The dagster_databricks
package provides two main pieces of functionality:
A resource, databricks_pyspark_step_launcher
, which will execute a solid within a Databricks
context on a cluster, such that the pyspark
resource uses the cluster’s Spark instance.
A function, create_databricks_job_solid
, which creates a solid that submits an external
configurable job to Databricks using the ‘Run Now’ API.
Note that, for the databricks_pyspark_step_launcher
, either S3 or Azure Data Lake Storage config
must be specified for solids to succeed, and the credentials for this storage must also be
stored as a Databricks Secret and stored in the resource config so that the Databricks cluster can
access storage.
dagster_databricks.
create_databricks_job_solid
(name='databricks_job', num_inputs=1, description=None, required_resource_keys=frozenset({'databricks_client'}))[source]¶Creates a solid that launches a databricks job.
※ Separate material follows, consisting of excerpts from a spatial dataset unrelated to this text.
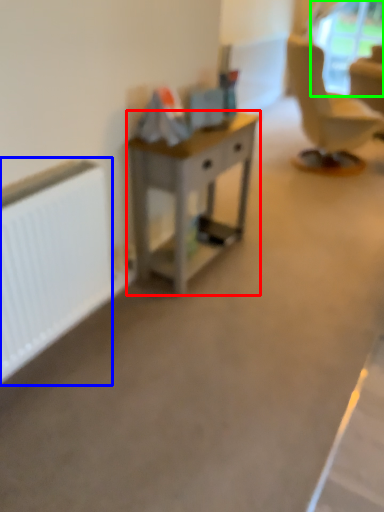
Question: Considering the real-world distances, which object is farthest from desk (highlighted by a red box)? radiator (highlighted by a blue box) or window screen (highlighted by a green box)?

Choices:
 (A) radiator
 (B) window screen

Answer: (B)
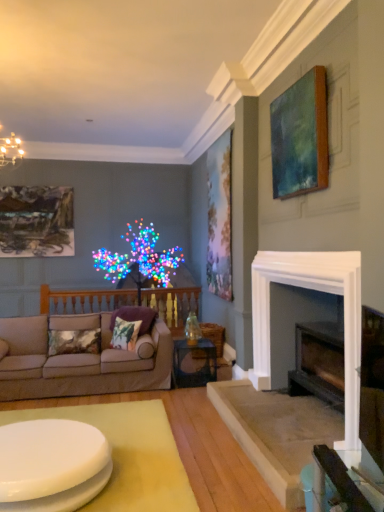
Describe the element at coordinates (219, 217) in the screenshot. The height and width of the screenshot is (512, 384). I see `matte green painting at upper right, which appears as the second picture frame when viewed from the back` at that location.

This screenshot has height=512, width=384. Describe the element at coordinates (74, 341) in the screenshot. I see `textured velvet pillow at lower left, arranged as the 3th pillow when viewed from the right` at that location.

The image size is (384, 512). In order to click on beige fabric couch at left in this screenshot , I will do `click(79, 360)`.

Where is `greenish-blue canvas at upper right, which is the 3th picture frame in left-to-right order`? greenish-blue canvas at upper right, which is the 3th picture frame in left-to-right order is located at coordinates [300, 137].

Who is more distant, green printed fabric pillow at center, which is the second pillow in right-to-left order, or oil painting at upper left, which ranks as the third picture frame in front-to-back order?

Positioned behind is oil painting at upper left, which ranks as the third picture frame in front-to-back order.

From the green printed fabric pillow at center, which is the second pillow in right-to-left order, count 2nd picture frames backward and point to it. Please provide its 2D coordinates.

[(36, 221)]

Does point (112, 341) come closer to viewer compared to point (38, 203)?

Yes, point (112, 341) is in front of point (38, 203).

From the picture: Who is shorter, green printed fabric pillow at center, which ranks as the 2th pillow in left-to-right order, or oil painting at upper left, which ranks as the third picture frame in front-to-back order?

green printed fabric pillow at center, which ranks as the 2th pillow in left-to-right order.

Can you confirm if clear glass table at center is taller than beige fabric couch at left?

Incorrect, the height of clear glass table at center is not larger of that of beige fabric couch at left.

Is clear glass table at center looking in the opposite direction of beige fabric couch at left?

No, clear glass table at center is not facing away from beige fabric couch at left.

Is clear glass table at center at the right side of beige fabric couch at left?

Yes.

Does matte green painting at upper right, which is counted as the second picture frame, starting from the left, come behind clear glass table at center?

Yes.

Who is smaller, matte green painting at upper right, which is counted as the second picture frame, starting from the left, or clear glass table at center?

clear glass table at center is smaller.

Could you measure the distance between matte green painting at upper right, marked as the 2th picture frame in a front-to-back arrangement, and clear glass table at center?

matte green painting at upper right, marked as the 2th picture frame in a front-to-back arrangement, is 4.51 feet away from clear glass table at center.

From a real-world perspective, which is physically below, matte green painting at upper right, positioned as the second picture frame in right-to-left order, or clear glass table at center?

clear glass table at center, from a real-world perspective.

Considering the points (201, 369) and (286, 146), which point is behind, point (201, 369) or point (286, 146)?

The point (201, 369) is farther.

Is clear glass table at center not inside greenish-blue canvas at upper right, which is the 1th picture frame in front-to-back order?

Yes, clear glass table at center is outside of greenish-blue canvas at upper right, which is the 1th picture frame in front-to-back order.

Considering the relative sizes of purple velvet pillow at center, placed as the 1th pillow when sorted from right to left, and green printed fabric pillow at center, which is the second pillow in right-to-left order, in the image provided, is purple velvet pillow at center, placed as the 1th pillow when sorted from right to left, smaller than green printed fabric pillow at center, which is the second pillow in right-to-left order,?

No, purple velvet pillow at center, placed as the 1th pillow when sorted from right to left, is not smaller than green printed fabric pillow at center, which is the second pillow in right-to-left order.

This screenshot has width=384, height=512. I want to click on pillow that is the 1st object to the left of the purple velvet pillow at center, the 3th pillow viewed from the left, starting at the anchor, so click(x=125, y=334).

Considering the relative sizes of purple velvet pillow at center, the 3th pillow viewed from the left, and green printed fabric pillow at center, which is the second pillow in right-to-left order, in the image provided, is purple velvet pillow at center, the 3th pillow viewed from the left, taller than green printed fabric pillow at center, which is the second pillow in right-to-left order,?

Correct, purple velvet pillow at center, the 3th pillow viewed from the left, is much taller as green printed fabric pillow at center, which is the second pillow in right-to-left order.

From a real-world perspective, is purple velvet pillow at center, placed as the 1th pillow when sorted from right to left, positioned under green printed fabric pillow at center, which ranks as the 2th pillow in left-to-right order, based on gravity?

No, from a real-world perspective, purple velvet pillow at center, placed as the 1th pillow when sorted from right to left, is not under green printed fabric pillow at center, which ranks as the 2th pillow in left-to-right order.

Would you say white glossy coffee table at center is inside or outside matte green painting at upper right, marked as the 2th picture frame in a front-to-back arrangement?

As config, the solid accepts a blob of the form described in Databricks’ job API: https://docs.databricks.com/dev-tools/api/latest/jobs.html.
A solid definition.
dagster_databricks.
databricks_pyspark_step_launcher
ResourceDefinition[source]¶Resource for running solids as a Databricks Job.
When this resource is used, the solid will be executed in Databricks using the ‘Run Submit’ API. Pipeline code will be zipped up and copied to a directory in DBFS along with the solid’s execution context.
Use the ‘run_config’ configuration to specify the details of the Databricks cluster used, and the ‘storage’ key to configure persistent storage on that cluster. Storage is accessed by setting the credentials in the Spark context, as documented here for S3 and here for ADLS.